CARTM knew this day would come, but never imagined it would need to be at the beginning of the busy summer season. “We’ve run out of room!” said CARTM’s Executive Director Karen Reddick-Yurka. “Our community has been so generous, donating their reusable items that we have no space left to process anything else – for now. We moved a ton of wonderful stuff at our sidewalk sale in May, but the building is full again already! We must overhaul our donations building and processing systems now or we will burst at the seams.”

Beginning July 7, CARTM’s donations building will be closed for six weeks to undergo a much-needed renovation and systems upgrade. The recycling line, trash station and The Refindery will remain open, as usual, Thursday through Monday, 10 a.m. to 4 p.m. throughout the overhaul.

“We realize that summer is the time people really go through their “stuff” and decide what to donate to CARTM to support our operations,” Karen continued. “Knowing this closure will impact people with large items, we will continue to accept a few categories of reusable items so our community can keep making space in their garages and homes.”

During the building closure, CARTM will accept ONLY: FURNITURE that is clean and immediately reusable (no pressboard, no entertainment centers or TV stands, mattresses or box springs); BOOKS (these are easy to process and sell quickly); and ELECTRONICS (computers, TVs, printers, keyboards, DVD/CD players, mice and peripherals).

“While we are paused next month, we encourage everyone to evaluate their discards. Consider dropping non-working small appliances in the metals recycling bin. Items that are chipped or broken, such as dishes, ceramic lamps or decorative items can be recycled in the rubble bin,” explained Karen. “If you’ve never thrown something into the rubble bin, it can be very therapeutic….”

CARTM counts on donations of reusable items to help fund its operations. “The community has come to count on our services and is so very generous in supporting CARTM. We are still a very lean operation for the tremendous amount of recycled and donated materials our staff processes weekly,” said Karen. “Unfortunately, we don’t have the staff to clean or repair donations, so we count on clean reusable items that are immediately resalable in The Refinery.”

Karen shared that part of the reason for the clog in the donations building is that items that actually belong in the trash or recycle bin are instead donated. “Most of our donors are very careful about what they bring to us for reuse. Even with that kind of careful attention, we typically have to send 3/4 to 2 tons of what comes in as “donations” to the landfill every month at CARTM’s expense. This costly expense hurts our budget and in the end it erodes our mission.”

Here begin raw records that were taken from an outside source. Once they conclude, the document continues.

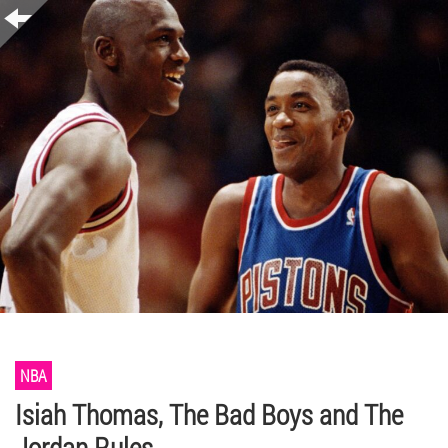
NBA
Isiah Thomas, The Bad Boys and The
Jordan Rules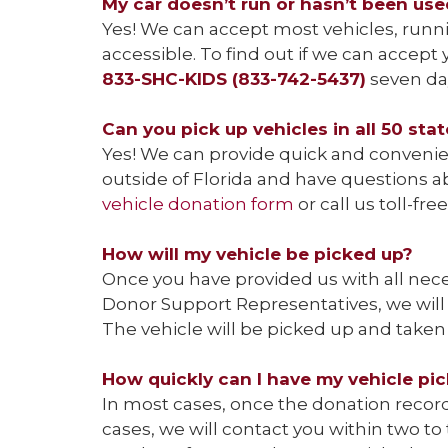
My car doesn’t run or hasn’t been used 
Yes! We can accept most vehicles, runni
accessible. To find out if we can accep
833-SHC-KIDS (833-742-5437)
seven day
Can you pick up vehicles in all 50 sta
Yes! We can provide quick and convenient
outside of Florida and have questions a
vehicle donation form
or call us toll-fre
How will my vehicle be picked up?
Once you have provided us with all nece
Donor Support Representatives, we will 
The vehicle will be picked up and taken 
How quickly can I have my vehicle pi
In most cases, once the donation record 
cases, we will contact you within two t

CARTM’s Box Truck program is a very efficient way to donate reusable items for The Refindery. “For $20-$35 the truck will come to your home, assess your donations and pick up useful items,” said Karen. “The Box Truck is also an easy way to have Refindery purchases delivered right to your door for the same minimum charge.” A small additional fee is assessed beyond a 10-mile radius of CARTM.

“We respect and appreciate our community’s partnership in CARTM’s operation. It is what makes us a strong, sustainable local non-profit. I know the community is proud of CARTM, because they regularly tell me so,” Karen shared.